Lydia responded to the call of God. She became a follower of Christ and a member of his community. As such she played a pivotal role in the establishment of the church at Philippi. We too can be blessed by our response to God’s leadership in our lives. That blessing often comes through our experience within the community. It is through the community that we are best able to reflect the love of Christ to others. Even after Jesus was betrayed, he taught the way of love. “By this all people will know that you are my disciples, if you have love for one another” (John 13:35). May we know the church as the community where we can begin to practice, exercise and mature in the love of Christ so that we may practice and exercise the love of Christ in all of our relationships in the world.
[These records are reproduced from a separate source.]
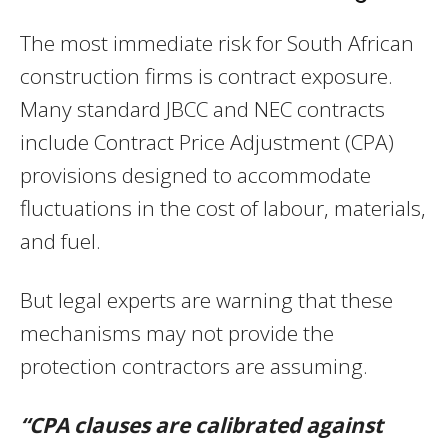
The most immediate risk for South African
construction firms is contract exposure.
Many standard JBCC and NEC contracts
include Contract Price Adjustment (CPA)
provisions designed to accommodate
fluctuations in the cost of labour, materials,
and fuel.
But legal experts are warning that these
mechanisms may not provide the
protection contractors are assuming.
“CPA clauses are calibrated against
Jesus, Great Shepherd of the sheep, we thank you for Your Church, which is the community of faith in which we can be cultivated, loved and nurtured into spiritual maturity. Help us like Lydia to practice gracious hospitality to others as You have shown gracious hospitality to us. Amen.

Questions for Reflection

  1. Why do people have such a great need for community? How specifically, has Trinity UMC provided community for you since you first begin attending?
  2. To become part of a community is to risk being hurt, for to love is to become vulnerable. Yet it is in such vulnerability, despite the hurt, that we can learn the richest lessons and experience the most growth in maturity. What are some of the painful moments here at Trinity that later became catalysts for your spiritual growth in Christ? 
  3. Each of us is a beneficiary of God’s gracious hospitality through Jesus Christ. What are some ways in which we can respond to God’s hospitality by showing gracious hospitality to others in our congregation? To others in the Ruston community? To the world?